I've had a lot of fellow colleagues and friends over the years who've had the same experience as me in the work from home world:
For some, this takes a few months. For me, it took a few years. Don't be like me. Here are some hard-earned rules that I've picked up over time to help keep me sustainable.
I hope they can help you skip this whole process and go right into sustainable mode. Try them for yourself!
I was talking to some of my fellow Gophers on the Gophers Slack about the new work setup a lot of folks have. In that discussion, I verbalized these rules for the very first time. What follows is a better-written version of what I wrote in that chat.
You now work in the same place as you live. Your commute is now basically getting out of bed and there's no traffic. That's awesome, but it comes with some hidden gotchas!
What you want to do is draw a line between "work mode" and the rest of your life. Don't try to be "on" every waking minute, even though it's tempting.
If you can do so, work in a separate physical space. Maybe a spare bedroom or basement (basement office represent!).
If you don't have that kind of extra space, separate your workspace out in your mind.

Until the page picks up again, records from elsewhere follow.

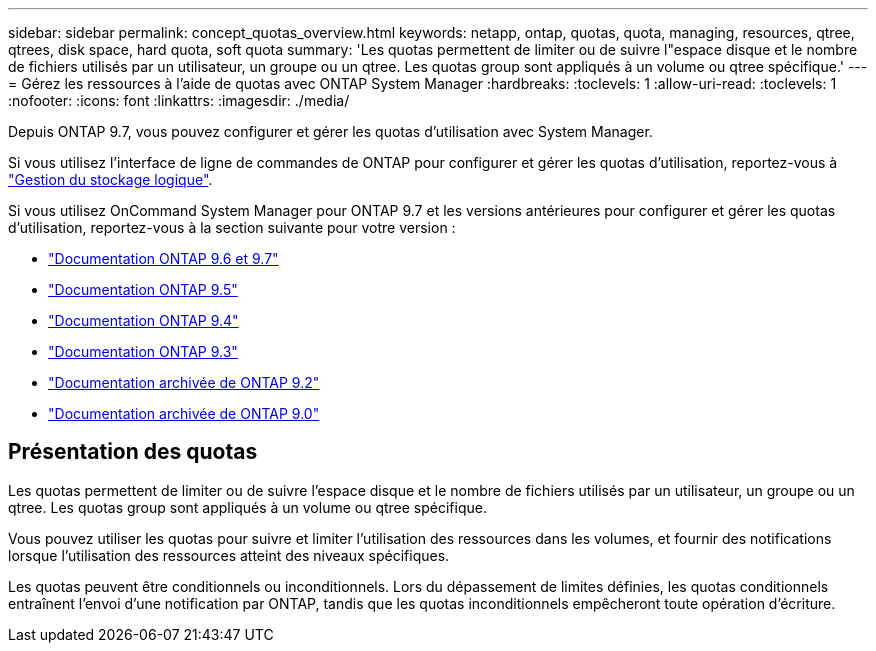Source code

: ---
sidebar: sidebar 
permalink: concept_quotas_overview.html 
keywords: netapp, ontap, quotas, quota, managing, resources, qtree, qtrees, disk space, hard quota, soft quota 
summary: 'Les quotas permettent de limiter ou de suivre l"espace disque et le nombre de fichiers utilisés par un utilisateur, un groupe ou un qtree. Les quotas group sont appliqués à un volume ou qtree spécifique.' 
---
= Gérez les ressources à l'aide de quotas avec ONTAP System Manager
:hardbreaks:
:toclevels: 1
:allow-uri-read: 
:toclevels: 1
:nofooter: 
:icons: font
:linkattrs: 
:imagesdir: ./media/


[role="lead"]
Depuis ONTAP 9.7, vous pouvez configurer et gérer les quotas d'utilisation avec System Manager.

Si vous utilisez l'interface de ligne de commandes de ONTAP pour configurer et gérer les quotas d'utilisation, reportez-vous à link:./volumes/index.html["Gestion du stockage logique"].

Si vous utilisez OnCommand System Manager pour ONTAP 9.7 et les versions antérieures pour configurer et gérer les quotas d'utilisation, reportez-vous à la section suivante pour votre version :

* link:http://docs.netapp.com/us-en/ontap-system-manager-classic/online-help-96-97/index.html["Documentation ONTAP 9.6 et 9.7"^]
* link:https://mysupport.netapp.com/documentation/docweb/index.html?productID=62686&language=en-US["Documentation ONTAP 9.5"^]
* link:https://mysupport.netapp.com/documentation/docweb/index.html?productID=62594&language=en-US["Documentation ONTAP 9.4"^]
* link:https://mysupport.netapp.com/documentation/docweb/index.html?productID=62579&language=en-US["Documentation ONTAP 9.3"^]
* link:https://mysupport.netapp.com/documentation/docweb/index.html?productID=62499&language=en-US&archive=true["Documentation archivée de ONTAP 9.2"^]
* link:https://mysupport.netapp.com/documentation/docweb/index.html?productID=62320&language=en-US&archive=true["Documentation archivée de ONTAP 9.0"^]




== Présentation des quotas

Les quotas permettent de limiter ou de suivre l'espace disque et le nombre de fichiers utilisés par un utilisateur, un groupe ou un qtree. Les quotas group sont appliqués à un volume ou qtree spécifique.

Vous pouvez utiliser les quotas pour suivre et limiter l'utilisation des ressources dans les volumes, et fournir des notifications lorsque l'utilisation des ressources atteint des niveaux spécifiques.

Les quotas peuvent être conditionnels ou inconditionnels. Lors du dépassement de limites définies, les quotas conditionnels entraînent l'envoi d'une notification par ONTAP, tandis que les quotas inconditionnels empêcheront toute opération d'écriture.
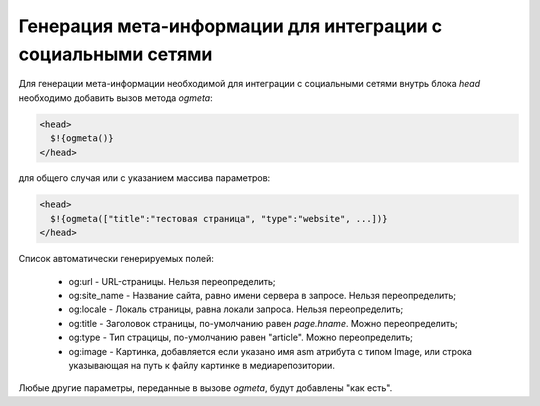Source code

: .. _ogmeta:

Генерация мета-информации для интеграции с социальными сетями
=============================================================

Для генерации мета-информации необходимой для интеграции с социальными сетями внутрь блока `head` необходимо добавить вызов метода `ogmeta`:

.. code-block:: html

    <head>
      $!{ogmeta()}
    </head>

для общего случая или с указанием массива параметров:

.. code-block:: html

    <head>
      $!{ogmeta(["title":"тестовая страница", "type":"website", ...])}
    </head>

Список автоматически генерируемых полей:

    * og:url - URL-страницы. Нельзя переопределить;
    * og:site_name - Название сайта, равно имени сервера в запросе. Нельзя переопределить;
    * og:locale - Локаль страницы, равна локали запроса. Нельзя переопределить;
    * og:title - Заголовок страницы, по-умолчанию равен `page.hname`. Можно переопределить;
    * og:type - Тип страцицы, по-умолчанию равен "article". Можно переопределить;
    * og:image - Картинка, добавляется если указано имя asm атрибута с типом Image, или строка указывающая на путь к файлу картинке в медиарепозитории.

Любые другие параметры, переданные в вызове `ogmeta`, будут добавлены "как есть".
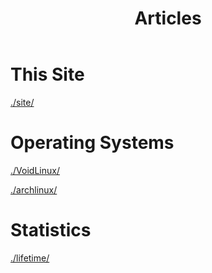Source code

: #+TITLE: Articles

#+HTML_HEAD: <link rel="stylesheet" type="text/css" href="../styles.css">


* This Site
[[./site/]]

* Operating Systems
  
[[./VoidLinux/]]

[[./archlinux/]]

* Statistics
[[./lifetime/]]
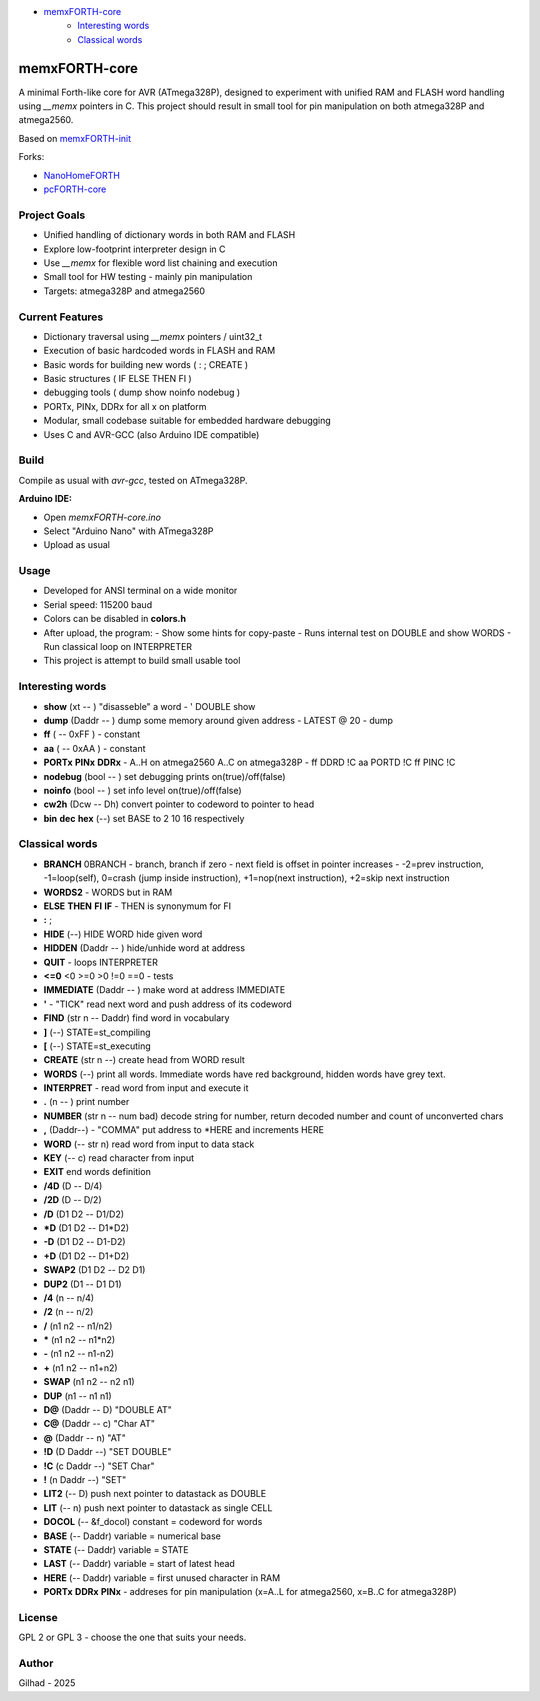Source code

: 
.. image:: MemxFORTHChipandColorfulStack.png
	:width: 250
	:target: MemxFORTHChipandColorfulStack.png

- `memxFORTH-core <#memxforth-core>`__
	- `Interesting words <#interesting-words>`__
	- `Classical words <#classical-words>`__

memxFORTH-core
==============

A minimal Forth-like core for AVR (ATmega328P), designed to experiment with unified RAM and FLASH word handling
using `__memx` pointers in C. This project should result in small tool for pin manipulation on both atmega328P and atmega2560.

Based on `memxFORTH-init <https://github.com/githubgilhad/memxFORTH-init>`__

Forks: 

* `NanoHomeFORTH <https://github.com/githubgilhad/NanoHomeFORTH>`__
* `pcFORTH-core <https://github.com/githubgilhad/pcFORTH-core>`__

Project Goals
-------------
- Unified handling of dictionary words in both RAM and FLASH
- Explore low-footprint interpreter design in C
- Use `__memx` for flexible word list chaining and execution
- Small tool for HW testing - mainly pin manipulation
- Targets: atmega328P and atmega2560


Current Features
----------------
- Dictionary traversal using `__memx` pointers / uint32_t
- Execution of basic hardcoded words in FLASH and RAM
- Basic words for building new words ( : ; CREATE )
- Basic structures ( IF ELSE THEN FI )
- debugging tools ( dump show noinfo nodebug )
- PORTx, PINx, DDRx for all x on platform
- Modular, small codebase suitable for embedded hardware debugging
- Uses C and AVR-GCC (also Arduino IDE compatible)

Build
-----

Compile as usual with `avr-gcc`, tested on ATmega328P.

**Arduino IDE:**

- Open `memxFORTH-core.ino`
- Select "Arduino Nano" with ATmega328P
- Upload as usual

Usage
-----
- Developed for ANSI terminal on a wide monitor
- Serial speed: 115200 baud
- Colors can be disabled in **colors.h**
- After upload, the program:
  - Show some hints for copy-paste
  - Runs internal test on DOUBLE and show WORDS
  - Run classical loop on INTERPRETER

- This project is attempt to build small usable tool

Interesting words
-----------------
- **show** (xt -- ) "disasseble" a word - ' DOUBLE show
- **dump** (Daddr -- ) dump some memory around given address - LATEST @ 20 - dump
- **ff** ( -- 0xFF ) - constant
- **aa** ( -- 0xAA ) - constant
- **PORTx** **PINx** **DDRx** - A..H on atmega2560 A..C on atmega328P - ff DDRD !C aa PORTD !C ff PINC !C 
- **nodebug** (bool -- ) set debugging prints on(true)/off(false)
- **noinfo** (bool -- ) set info level on(true)/off(false)
- **cw2h** (Dcw -- Dh) convert pointer to codeword to pointer to head
- **bin** **dec** **hex** (--) set BASE to 2 10 16 respectively


Classical words
---------------
- **BRANCH** 0BRANCH - branch, branch if zero - next field is offset in pointer increases - -2=prev instruction, -1=loop(self), 0=crash (jump inside instruction),  +1=nop(next instruction), +2=skip next instruction
- **WORDS2** - WORDS but in RAM
- **ELSE** **THEN** **FI** **IF**  -  THEN is synonymum for FI
- **:** ; 
- **HIDE** (--) \ HIDE WORD hide given word
- **HIDDEN** (Daddr -- ) hide/unhide word at address
- **QUIT** - loops INTERPRETER
- **<=0** <0 >=0 >0 !=0 ==0 - tests
- **IMMEDIATE** (Daddr -- ) make word at address IMMEDIATE
- **'** - "TICK" read next word and push address of its codeword
- **FIND** (str n -- Daddr) find word in vocabulary
- **]** (--) STATE=st_compiling
- **[** (--) STATE=st_executing
- **CREATE** (str n --) create head from WORD result
- **WORDS** (--) print all words. Immediate words have red background, hidden words have grey text.
- **INTERPRET** - read word from input and execute it
- **.** (n -- ) print number
- **NUMBER** (str n -- num bad) decode string for number, return decoded number and count of unconverted chars
- **,** (Daddr--) - "COMMA" put address to \*HERE and increments HERE
- **WORD** (-- str n) read word from input to data stack
- **KEY** (-- c) read character from input
- **EXIT** end words definition


- **/4D** (D -- D/4)
- **/2D** (D -- D/2)
- **/D** (D1 D2 -- D1/D2)
- **\*D** (D1 D2 -- D1*D2)
- **-D** (D1 D2 -- D1-D2)
- **+D** (D1 D2 -- D1+D2)
- **SWAP2** (D1 D2 -- D2 D1)
- **DUP2** (D1 -- D1 D1)
- **/4** (n -- n/4)
- **/2** (n -- n/2)
- **/** (n1 n2 -- n1/n2)
- **\*** (n1 n2 -- n1*n2)
- **-** (n1 n2 -- n1-n2)
- **+** (n1 n2 -- n1+n2) 
- **SWAP**  (n1 n2 -- n2 n1) 
- **DUP**  (n1 -- n1 n1) 
- **D@** (Daddr -- D) "DOUBLE AT"
- **C@** (Daddr -- c) "Char AT"
- **@** (Daddr -- n) "AT"
- **!D** (D Daddr --) "SET DOUBLE"
- **!C** (c Daddr --) "SET Char"
- **!** (n Daddr --) "SET"
- **LIT2** (-- D) push next pointer to datastack as DOUBLE
- **LIT** (-- n) push next pointer to datastack as single CELL
- **DOCOL** (-- &f_docol) constant = codeword for words
- **BASE** (-- Daddr) variable = numerical base 
- **STATE** (-- Daddr) variable = STATE
- **LAST** (-- Daddr) variable = start of latest head
- **HERE** (-- Daddr) variable = first unused character in RAM
- **PORTx** **DDRx** **PINx** - addreses for pin manipulation (x=A..L for atmega2560, x=B..C for atmega328P)


License
-------
GPL 2 or GPL 3 - choose the one that suits your needs.

Author
------
Gilhad - 2025
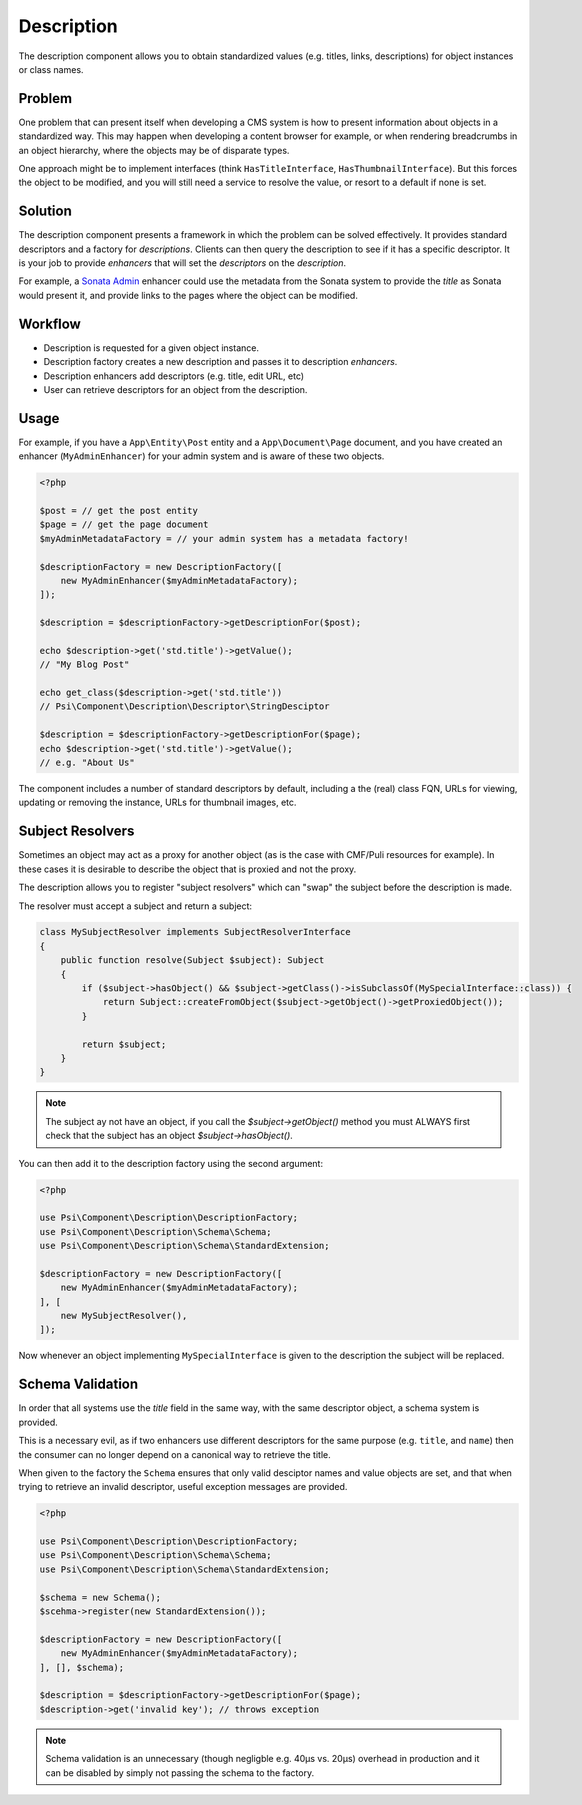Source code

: Description
===========

The description component allows you to obtain standardized values (e.g.
titles, links, descriptions) for object instances or class names.

.. image:: images/cube.png

Problem
-------

One problem that can present itself when developing a CMS system is
how to present information about objects in a standardized way. This may
happen when developing a content browser for example, or when rendering
breadcrumbs in an object hierarchy, where the objects may be of disparate
types.

One approach might be to implement interfaces (think ``HasTitleInterface``,
``HasThumbnailInterface``). But this forces the object to be modified, and
you will still need a service to resolve the value, or resort to a default if
none is set.

Solution
--------

The description component presents a framework in which the problem can be solved
effectively. It provides standard descriptors and a factory for
*descriptions*. Clients can then query the description to see if it has a
specific descriptor. It is your job to provide *enhancers* that will set the
*descriptors* on the *description*.

For example, a `Sonata Admin`_ enhancer
could use the metadata from the Sonata system to provide the *title* as Sonata
would present it, and provide links to the pages where the object can be
modified.

Workflow
--------

- Description is requested for a given object instance.
- Description factory creates a new description and passes it to description
  *enhancers*.
- Description enhancers add descriptors (e.g. title, edit URL, etc)
- User can retrieve descriptors for an object from the description.

Usage
-----

For example, if you have a ``App\Entity\Post`` entity and a
``App\Document\Page`` document, and you have created an enhancer
(``MyAdminEnhancer``) for your admin system and is aware of these two
objects.

.. code-block:: php

    <?php
 
    $post = // get the post entity
    $page = // get the page document
    $myAdminMetadataFactory = // your admin system has a metadata factory!

    $descriptionFactory = new DescriptionFactory([
        new MyAdminEnhancer($myAdminMetadataFactory);
    ]);

    $description = $descriptionFactory->getDescriptionFor($post);

    echo $description->get('std.title')->getValue(); 
    // "My Blog Post"

    echo get_class($description->get('std.title')) 
    // Psi\Component\Description\Descriptor\StringDesciptor

    $description = $descriptionFactory->getDescriptionFor($page);
    echo $description->get('std.title')->getValue(); 
    // e.g. "About Us"

The component includes a number of standard descriptors by default, including
a the (real) class FQN, URLs for viewing, updating or removing the instance,
URLs for thumbnail images, etc.

Subject Resolvers
-----------------

Sometimes an object may act as a proxy for another object (as is the case with
CMF/Puli resources for example). In these cases it is desirable to describe
the object that is proxied and not the proxy.

The description allows you to register "subject resolvers" which can "swap"
the subject before the description is made.

The resolver must accept a subject and return a subject:

.. code-block:: php

    class MySubjectResolver implements SubjectResolverInterface
    {
        public function resolve(Subject $subject): Subject
        {
            if ($subject->hasObject() && $subject->getClass()->isSubclassOf(MySpecialInterface::class)) {
                return Subject::createFromObject($subject->getObject()->getProxiedObject());
            }

            return $subject;
        }
    }

.. note::

    The subject ay not have an object, if you call the `$subject->getObject()` method
    you must ALWAYS first check that the subject has an object
    `$subject->hasObject()`.

You can then add it to the description factory using the second argument:

.. code-block:: php

    <?php

    use Psi\Component\Description\DescriptionFactory;
    use Psi\Component\Description\Schema\Schema;
    use Psi\Component\Description\Schema\StandardExtension;

    $descriptionFactory = new DescriptionFactory([
        new MyAdminEnhancer($myAdminMetadataFactory);
    ], [
        new MySubjectResolver(),
    ]);

Now whenever an object implementing ``MySpecialInterface`` is given to the
description the subject will be replaced.

Schema Validation
-----------------

In order that all systems use the `title` field in the same way, with the same
descriptor object, a schema system is provided.

This is a necessary evil, as if two enhancers use different descriptors for
the same purpose (e.g. ``title``, and ``name``) then the consumer can no longer
depend on a canonical way to retrieve the title.

When given to the factory the ``Schema`` ensures that only valid desciptor
names and value objects are set, and that when trying to retrieve an invalid
descriptor, useful exception messages are provided.

.. code-block:: php

    <?php

    use Psi\Component\Description\DescriptionFactory;
    use Psi\Component\Description\Schema\Schema;
    use Psi\Component\Description\Schema\StandardExtension;

    $schema = new Schema();
    $scehma->register(new StandardExtension());

    $descriptionFactory = new DescriptionFactory([
        new MyAdminEnhancer($myAdminMetadataFactory);
    ], [], $schema);

    $description = $descriptionFactory->getDescriptionFor($page);
    $description->get('invalid key'); // throws exception

.. note::

    Schema validation is an unnecessary (though negligble e.g. 40μs vs. 20μs)
    overhead in production and it can be disabled by simply not passing the
    schema to the factory.

.. _Sonata Admin: https://sonata-project.org/bundles/admin/3-x/doc/index.html
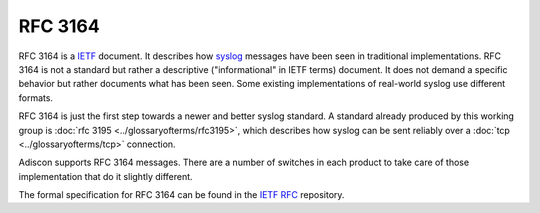 
.. index:: RFC 3164

RFC 3164
========

RFC 3164 is a `IETF <https://www.ietf.org/>`_ document. It describes how
`syslog <https://www.adiscon.com/syslog/>`_ messages have been seen in traditional implementations. RFC 3164 is not
a standard but rather a descriptive ("informational" in IETF terms) document.
It does not demand a specific behavior but rather documents what has been
seen. Some existing implementations of real-world syslog use different formats.

RFC 3164 is just the first step towards a newer and better syslog standard.
A standard already produced by this working group is :doc:`rfc 3195 <../glossaryofterms/rfc3195>`, which
describes how syslog can be sent reliably over a :doc:`tcp <../glossaryofterms/tcp>` connection.

Adiscon supports RFC 3164 messages. There are a number of switches in each
product to take care of those implementation that do it slightly different.

The formal specification for RFC 3164 can be found in the `IETF RFC <https://www.ietf.org/rfc/rfc3164.txt>`_ repository.
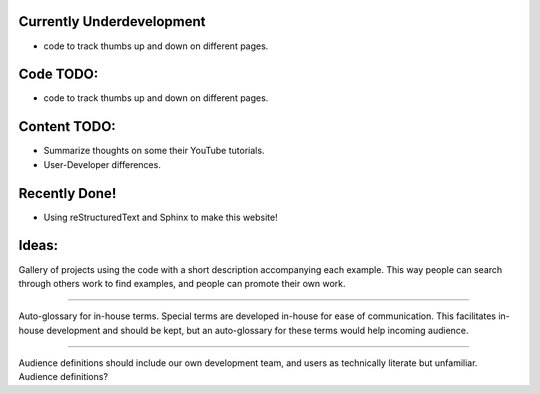 Currently Underdevelopment
==========================


- code to track thumbs up and down on different pages.



Code TODO: 
==========

- code to track thumbs up and down on different pages.


Content TODO: 
==============

- Summarize thoughts on some their YouTube tutorials.
- User-Developer differences. 


Recently Done!
==============

- Using reStructuredText and Sphinx to make this website!


Ideas:
======

Gallery of projects using the code with a short description accompanying each example. 
This way people can search
through others work to find examples, and people can promote their own work. 
 
---------

Auto-glossary for in-house terms. Special terms are developed in-house for ease of 
communication. This facilitates in-house development and should be kept, but an 
auto-glossary for these terms would help incoming audience. 

---------

Audience definitions should include our own development team, and users as technically literate but unfamiliar. Audience definitions?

One way to do that is to set an alarm on your phone to signal that work has started. It can help you put your brain into work mode in the morning. Then, set up another alarm to signal the end of the day.
Make that end time non-negotiable. That means when the alarm sounds, the laptop gets shut, no slack, no IDE, no “just one more thing before I go to dinner”.
Ending your day is hard to do. Sometimes you won't get it right. I got it wrong yesterday, in fact. That's ok. Don't beat yourself up and try again tomorrow.
Finally, make your workspace yours. Work in a clean and comfortable desk area. That means ... wait for it ... you should clean it up. Having stacks of papers or crumbs around is annoying and distracting.
This doesn't mean you have to buy stuff. If you want to, and assuming you can get things delivered still (I have no idea), you can think about monitors, speakers, laptop stands, mice, and keyboards.
But there's a lot you can do without spending money. If you're working on the dining room table, put your laptop on top of a book, cutting board, or anything else like that and plug in your headphones. If you have a sweater, roll it up and put it behind your lower back.
Do the same thing and use that sweater to rest your hands on as you type.
All of these things will help you concentrate and keep your body in shape.
Any little improvement to make you more comfortable and you’re winning
If you were previously in an office, you were around people. Even if you hated it, don't let that environment go away overnight. Do video calls with people you like. This could be FaceTiming with family or doing a hangout with friends or colleagues.
I do a "no expectations" Zoom chat with my work mates every few days. We just come to hang out and talk about whatever comes up. No need to talk just about work if you don't want. If you do, keep it to brainstorming or other low-pressure topics.
Just make sure you're not always communicating by typing. Look at someone's face regularly. Talk to them with your voice. You know, human things!
At the office, you have meetings, lunch, or your car at the end of the day. That means you walked to places.
At home, there's none of that and no more natural prompts to walk around, so you have to replace them. Take breaks on purpose and get up, walk and stretch your body. There are some apps like Time Out that can help you remember to get up, but I mostly roll with my phone's alarm.
Walking outside and putting fresh air into your lungs is best, but that depends on whether it's allowed in your locale. If outside isn't an option, just walking around your domicile for five minutes works wonders.
There are real physiological reasons to get up:
This one is important - I even gave it a different header!
Every 10 minutes or so, look at something far away. For at least 20 seconds. You'll exercise a lot of the muscles in your eyes.
It's proven to help prevent various kinds of eye degeneration long term. It also helps prevent dry eyes.
Sidenote: you won't break your flow doing this. Most of the time, it helps you keep your flow.
Finally, try enjoy your time working from home! These are uncertain and possibly scary times, but the silver lining is that you can learn a new way to work and live.
Be creative with your office, maybe take up a new hobby, read a non-tech book, teach someone how to code, help your community.
Above all, be just a little bit safer than you think you should be out there.